Extract each line from the rows below that contains the word "smallest", copying the lines unchanged.
----
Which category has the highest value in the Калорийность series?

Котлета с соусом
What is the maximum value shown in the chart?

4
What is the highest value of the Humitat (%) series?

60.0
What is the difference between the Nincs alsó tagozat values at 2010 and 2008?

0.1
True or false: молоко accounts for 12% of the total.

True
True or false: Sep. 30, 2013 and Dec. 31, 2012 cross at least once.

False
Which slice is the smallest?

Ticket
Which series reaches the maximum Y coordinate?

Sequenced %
----
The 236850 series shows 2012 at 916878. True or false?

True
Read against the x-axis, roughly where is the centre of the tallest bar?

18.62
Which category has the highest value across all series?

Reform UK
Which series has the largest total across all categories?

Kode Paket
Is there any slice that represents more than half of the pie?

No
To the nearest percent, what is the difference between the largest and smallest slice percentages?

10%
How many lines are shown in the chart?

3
----
Output for this task:
Which slice is the smallest?
To the nearest percent, what is the difference between the largest and smallest slice percentages?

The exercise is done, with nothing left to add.